### MATERIAL TO PROCESS
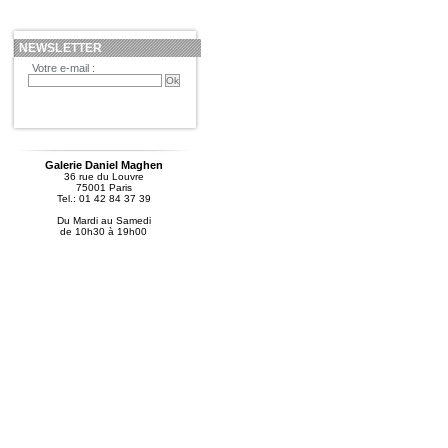
NEWSLETTER
Votre e-mail :
Galerie Daniel Maghen
36 rue du Louvre
75001 Paris
Tel.: 01 42 84 37 39
Du Mardi au Samedi
de 10h30 à 19h00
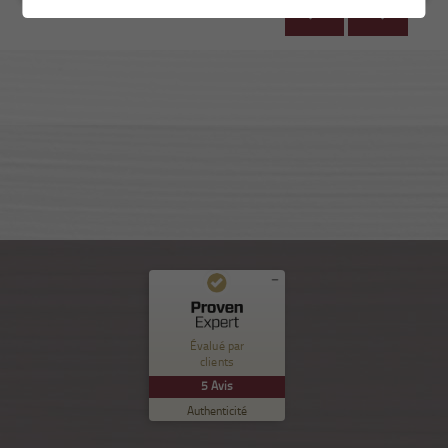
Commentaires et expériences des clients pour
Nuance Sion
Évalué par
clients
EXCELLENT
%
100
5
Avis
Recommandé sur
Authenticité
ProvenExpert.com
5.00
/
5.00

### REQUIREMENT
From the line containing "Galerie Daniel Maghen" to the last line of the material, every line is to be reproduced exactly. No picture belongs in the copy.

### WRITTEN ANSWER
Galerie Daniel Maghen
36 rue du Louvre
75001 Paris
Tel.: 01 42 84 37 39
Du Mardi au Samedi
de 10h30 à 19h00
Commentaires et expériences des clients pour
Nuance Sion
Évalué par
clients
EXCELLENT
%
100
5
Avis
Recommandé sur
Authenticité
ProvenExpert.com
5.00
/
5.00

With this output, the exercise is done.